_WHAT THE EXERCISE ASKS_
Copy every entry below exactly, and keep out the pictures.

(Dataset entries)

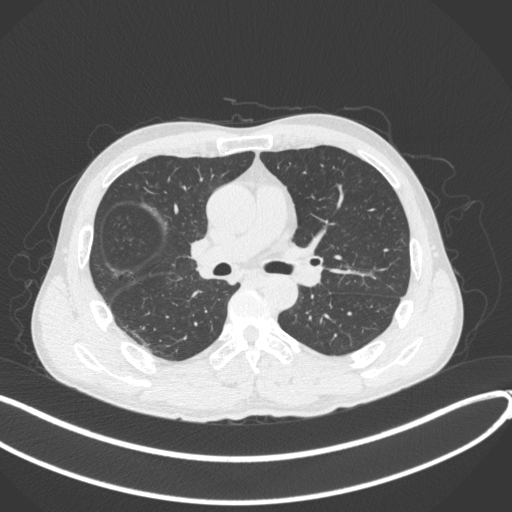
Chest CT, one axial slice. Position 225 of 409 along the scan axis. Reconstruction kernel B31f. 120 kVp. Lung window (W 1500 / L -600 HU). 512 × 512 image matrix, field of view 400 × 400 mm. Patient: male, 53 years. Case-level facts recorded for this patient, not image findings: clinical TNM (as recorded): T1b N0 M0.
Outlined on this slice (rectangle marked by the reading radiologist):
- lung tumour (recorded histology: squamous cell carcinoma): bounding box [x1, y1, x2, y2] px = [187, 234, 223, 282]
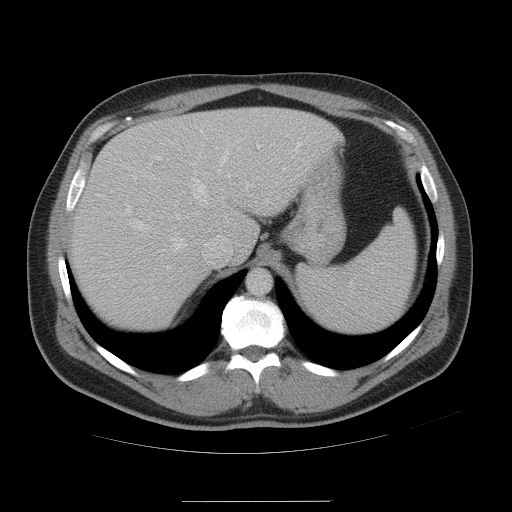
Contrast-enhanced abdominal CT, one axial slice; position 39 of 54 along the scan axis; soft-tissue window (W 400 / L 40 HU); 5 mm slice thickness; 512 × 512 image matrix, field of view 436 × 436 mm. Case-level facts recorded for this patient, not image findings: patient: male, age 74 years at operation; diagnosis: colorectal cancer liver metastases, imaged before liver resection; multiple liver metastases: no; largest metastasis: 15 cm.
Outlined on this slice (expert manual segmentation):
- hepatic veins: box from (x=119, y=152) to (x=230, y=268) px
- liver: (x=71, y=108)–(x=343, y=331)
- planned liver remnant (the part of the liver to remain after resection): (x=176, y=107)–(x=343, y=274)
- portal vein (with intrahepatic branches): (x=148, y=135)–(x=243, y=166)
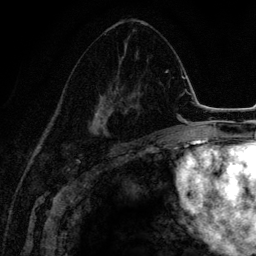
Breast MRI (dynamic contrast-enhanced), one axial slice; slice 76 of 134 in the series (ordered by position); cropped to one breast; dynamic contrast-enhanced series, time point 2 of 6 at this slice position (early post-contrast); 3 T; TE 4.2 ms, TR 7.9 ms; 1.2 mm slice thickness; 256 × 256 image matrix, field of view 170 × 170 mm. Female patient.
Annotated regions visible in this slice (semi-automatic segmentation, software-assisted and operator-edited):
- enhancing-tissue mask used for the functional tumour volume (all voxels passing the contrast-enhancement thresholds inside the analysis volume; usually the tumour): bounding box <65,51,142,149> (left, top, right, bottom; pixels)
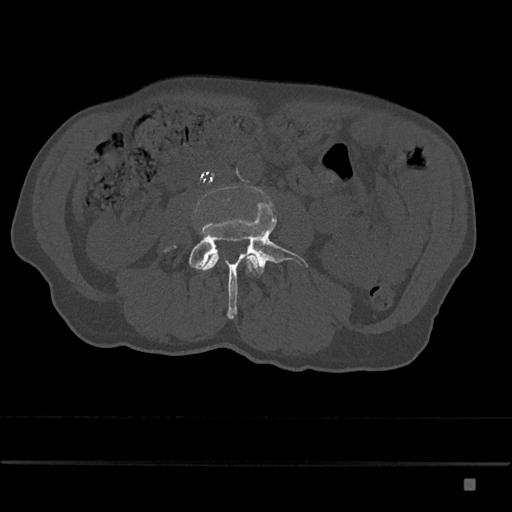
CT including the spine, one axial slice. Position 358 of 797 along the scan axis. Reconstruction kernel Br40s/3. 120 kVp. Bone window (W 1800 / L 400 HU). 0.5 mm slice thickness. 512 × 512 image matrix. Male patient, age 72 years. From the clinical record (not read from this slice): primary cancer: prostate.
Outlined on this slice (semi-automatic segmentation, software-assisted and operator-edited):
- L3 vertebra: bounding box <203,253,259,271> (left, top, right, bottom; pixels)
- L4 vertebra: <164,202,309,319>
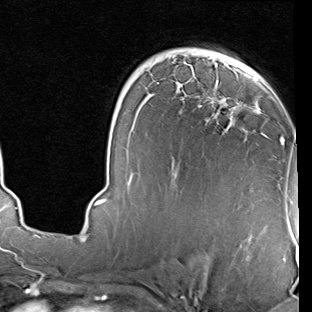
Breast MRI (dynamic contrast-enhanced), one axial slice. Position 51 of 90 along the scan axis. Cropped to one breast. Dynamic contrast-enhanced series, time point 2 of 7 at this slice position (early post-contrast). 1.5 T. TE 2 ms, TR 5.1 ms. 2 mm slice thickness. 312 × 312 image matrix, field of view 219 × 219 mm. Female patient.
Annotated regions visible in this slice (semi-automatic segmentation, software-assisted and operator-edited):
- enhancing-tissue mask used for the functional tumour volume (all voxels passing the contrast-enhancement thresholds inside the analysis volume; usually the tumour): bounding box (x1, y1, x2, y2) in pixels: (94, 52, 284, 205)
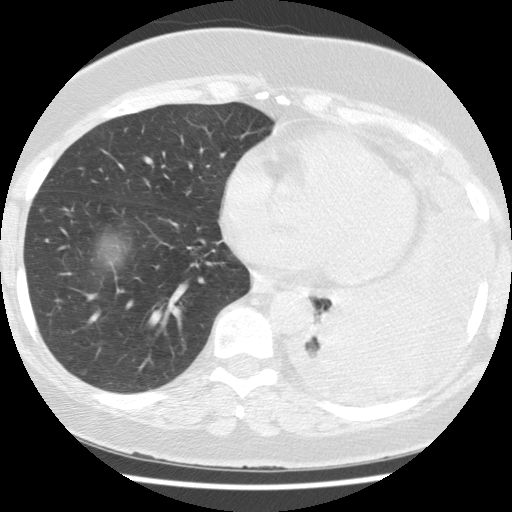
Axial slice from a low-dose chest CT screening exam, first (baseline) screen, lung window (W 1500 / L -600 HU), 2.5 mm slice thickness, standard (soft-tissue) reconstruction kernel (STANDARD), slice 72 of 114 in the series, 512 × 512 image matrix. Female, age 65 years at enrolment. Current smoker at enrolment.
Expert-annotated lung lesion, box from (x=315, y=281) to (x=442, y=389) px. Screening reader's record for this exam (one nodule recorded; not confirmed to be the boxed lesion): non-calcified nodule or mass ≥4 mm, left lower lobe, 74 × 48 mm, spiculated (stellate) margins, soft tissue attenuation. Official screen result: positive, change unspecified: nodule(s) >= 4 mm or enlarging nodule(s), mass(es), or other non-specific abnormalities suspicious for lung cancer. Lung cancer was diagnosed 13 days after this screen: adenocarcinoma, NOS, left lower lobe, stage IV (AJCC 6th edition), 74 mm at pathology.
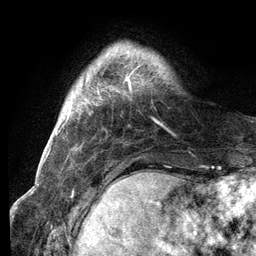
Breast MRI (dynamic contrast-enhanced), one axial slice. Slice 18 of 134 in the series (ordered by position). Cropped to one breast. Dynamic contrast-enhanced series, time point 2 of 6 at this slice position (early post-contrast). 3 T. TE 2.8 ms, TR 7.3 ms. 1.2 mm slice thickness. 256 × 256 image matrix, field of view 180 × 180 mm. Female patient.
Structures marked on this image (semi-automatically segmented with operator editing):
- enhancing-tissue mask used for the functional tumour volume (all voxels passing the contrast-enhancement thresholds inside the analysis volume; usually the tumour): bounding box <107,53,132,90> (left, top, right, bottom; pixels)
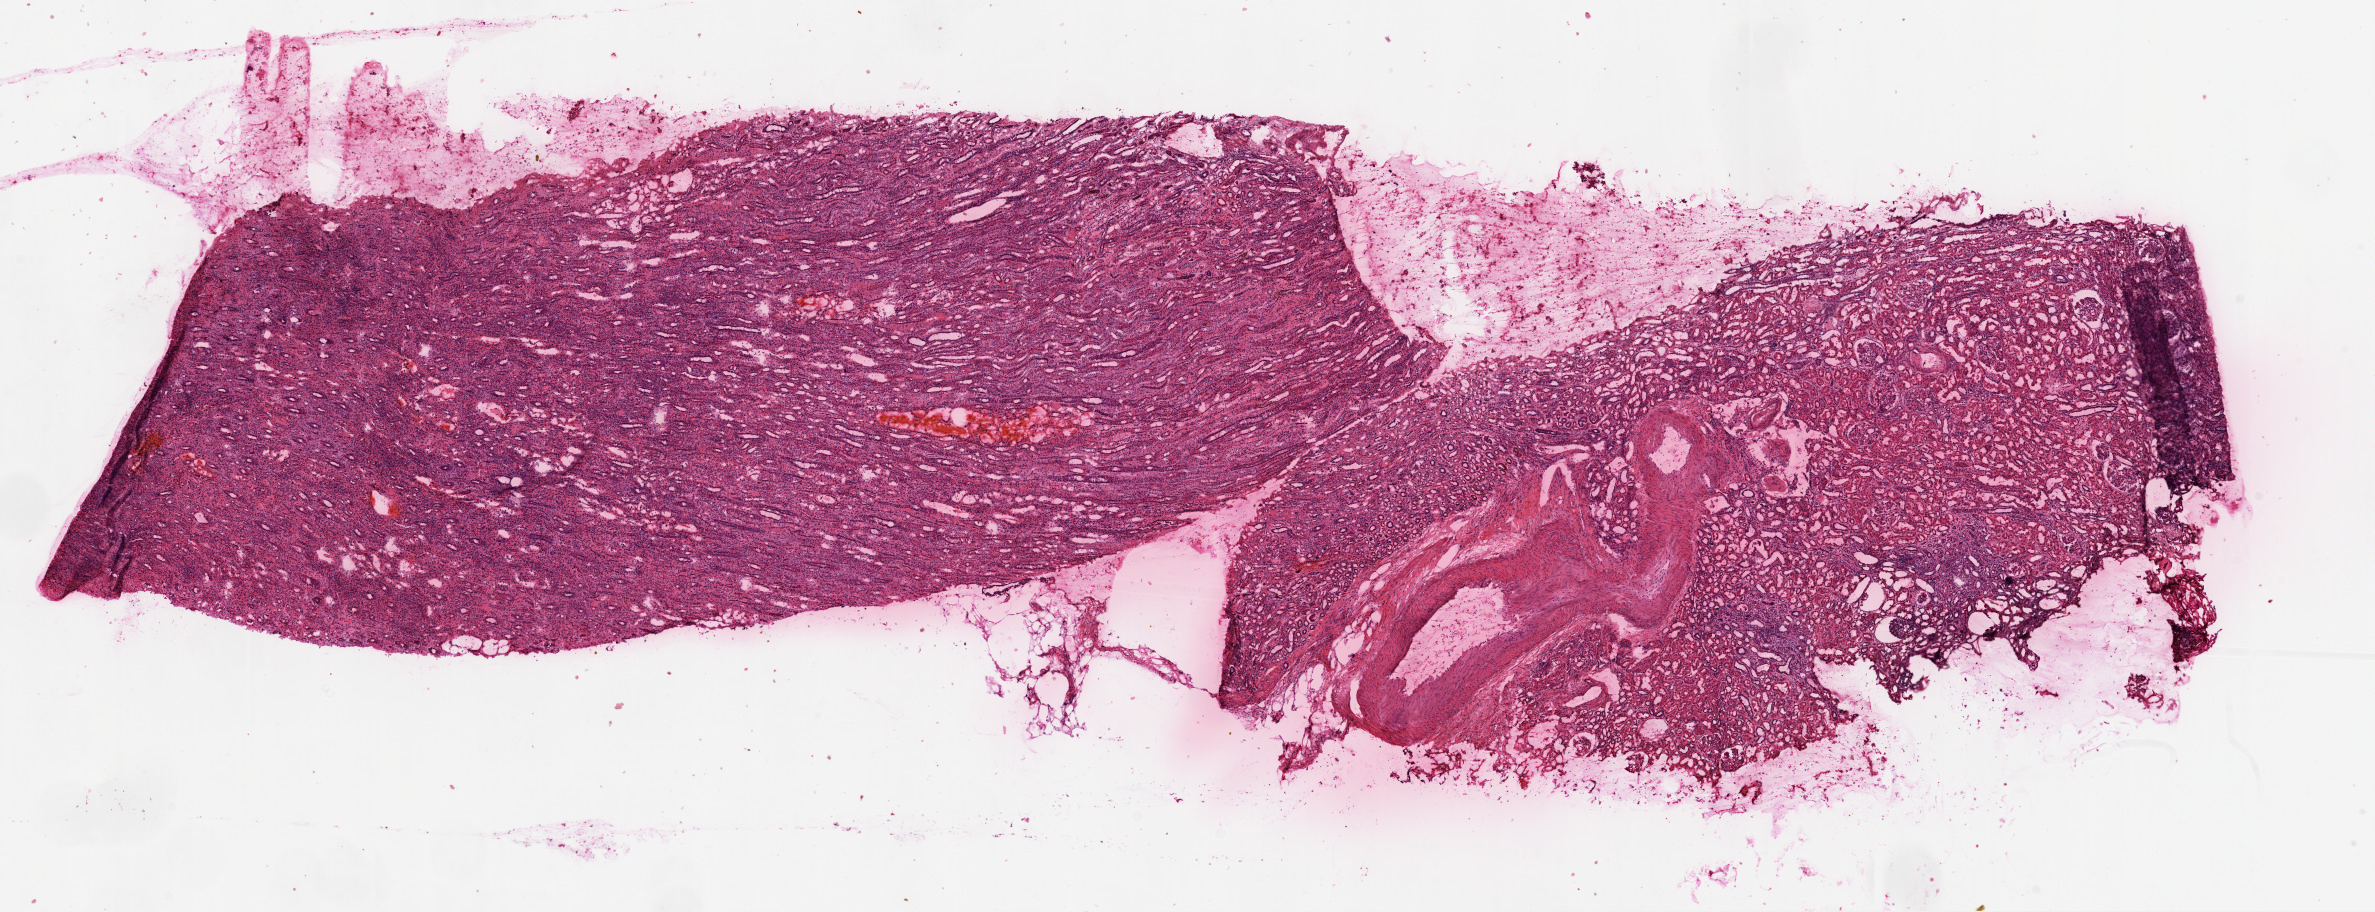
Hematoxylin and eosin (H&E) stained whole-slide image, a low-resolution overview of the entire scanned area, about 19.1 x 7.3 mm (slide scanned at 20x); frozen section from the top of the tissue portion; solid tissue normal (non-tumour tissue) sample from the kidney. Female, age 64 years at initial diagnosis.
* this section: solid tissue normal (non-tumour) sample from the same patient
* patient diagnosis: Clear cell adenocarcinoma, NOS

_SOLUTION FOR THIS TASK_
Chest CT, one axial slice. Position 225 of 409 along the scan axis. Reconstruction kernel B31f. 120 kVp. Lung window (W 1500 / L -600 HU). 512 × 512 image matrix, field of view 400 × 400 mm. Patient: male, 53 years. Case-level facts recorded for this patient, not image findings: clinical TNM (as recorded): T1b N0 M0.
Outlined on this slice (rectangle marked by the reading radiologist):
- lung tumour (recorded histology: squamous cell carcinoma): bounding box [x1, y1, x2, y2] px = [187, 234, 223, 282]
Contrast-enhanced abdominal CT, one axial slice; position 39 of 54 along the scan axis; soft-tissue window (W 400 / L 40 HU); 5 mm slice thickness; 512 × 512 image matrix, field of view 436 × 436 mm. Case-level facts recorded for this patient, not image findings: patient: male, age 74 years at operation; diagnosis: colorectal cancer liver metastases, imaged before liver resection; multiple liver metastases: no; largest metastasis: 15 cm.
Outlined on this slice (expert manual segmentation):
- hepatic veins: box from (x=119, y=152) to (x=230, y=268) px
- liver: (x=71, y=108)–(x=343, y=331)
- planned liver remnant (the part of the liver to remain after resection): (x=176, y=107)–(x=343, y=274)
- portal vein (with intrahepatic branches): (x=148, y=135)–(x=243, y=166)
Breast MRI (dynamic contrast-enhanced), one axial slice; slice 76 of 134 in the series (ordered by position); cropped to one breast; dynamic contrast-enhanced series, time point 2 of 6 at this slice position (early post-contrast); 3 T; TE 4.2 ms, TR 7.9 ms; 1.2 mm slice thickness; 256 × 256 image matrix, field of view 170 × 170 mm. Female patient.
Annotated regions visible in this slice (semi-automatic segmentation, software-assisted and operator-edited):
- enhancing-tissue mask used for the functional tumour volume (all voxels passing the contrast-enhancement thresholds inside the analysis volume; usually the tumour): bounding box <65,51,142,149> (left, top, right, bottom; pixels)
CT including the spine, one axial slice. Position 358 of 797 along the scan axis. Reconstruction kernel Br40s/3. 120 kVp. Bone window (W 1800 / L 400 HU). 0.5 mm slice thickness. 512 × 512 image matrix. Male patient, age 72 years. From the clinical record (not read from this slice): primary cancer: prostate.
Outlined on this slice (semi-automatic segmentation, software-assisted and operator-edited):
- L3 vertebra: bounding box <203,253,259,271> (left, top, right, bottom; pixels)
- L4 vertebra: <164,202,309,319>
Breast MRI (dynamic contrast-enhanced), one axial slice. Position 51 of 90 along the scan axis. Cropped to one breast. Dynamic contrast-enhanced series, time point 2 of 7 at this slice position (early post-contrast). 1.5 T. TE 2 ms, TR 5.1 ms. 2 mm slice thickness. 312 × 312 image matrix, field of view 219 × 219 mm. Female patient.
Annotated regions visible in this slice (semi-automatic segmentation, software-assisted and operator-edited):
- enhancing-tissue mask used for the functional tumour volume (all voxels passing the contrast-enhancement thresholds inside the analysis volume; usually the tumour): bounding box (x1, y1, x2, y2) in pixels: (94, 52, 284, 205)
Axial slice from a low-dose chest CT screening exam, first (baseline) screen, lung window (W 1500 / L -600 HU), 2.5 mm slice thickness, standard (soft-tissue) reconstruction kernel (STANDARD), slice 72 of 114 in the series, 512 × 512 image matrix. Female, age 65 years at enrolment. Current smoker at enrolment.
Expert-annotated lung lesion, box from (x=315, y=281) to (x=442, y=389) px. Screening reader's record for this exam (one nodule recorded; not confirmed to be the boxed lesion): non-calcified nodule or mass ≥4 mm, left lower lobe, 74 × 48 mm, spiculated (stellate) margins, soft tissue attenuation. Official screen result: positive, change unspecified: nodule(s) >= 4 mm or enlarging nodule(s), mass(es), or other non-specific abnormalities suspicious for lung cancer. Lung cancer was diagnosed 13 days after this screen: adenocarcinoma, NOS, left lower lobe, stage IV (AJCC 6th edition), 74 mm at pathology.
Breast MRI (dynamic contrast-enhanced), one axial slice. Slice 18 of 134 in the series (ordered by position). Cropped to one breast. Dynamic contrast-enhanced series, time point 2 of 6 at this slice position (early post-contrast). 3 T. TE 2.8 ms, TR 7.3 ms. 1.2 mm slice thickness. 256 × 256 image matrix, field of view 180 × 180 mm. Female patient.
Structures marked on this image (semi-automatically segmented with operator editing):
- enhancing-tissue mask used for the functional tumour volume (all voxels passing the contrast-enhancement thresholds inside the analysis volume; usually the tumour): bounding box <107,53,132,90> (left, top, right, bottom; pixels)
Hematoxylin and eosin (H&E) stained whole-slide image, a low-resolution overview of the entire scanned area, about 19.1 x 7.3 mm (slide scanned at 20x); frozen section from the top of the tissue portion; solid tissue normal (non-tumour tissue) sample from the kidney. Female, age 64 years at initial diagnosis.
* this section: solid tissue normal (non-tumour) sample from the same patient
* patient diagnosis: Clear cell adenocarcinoma, NOS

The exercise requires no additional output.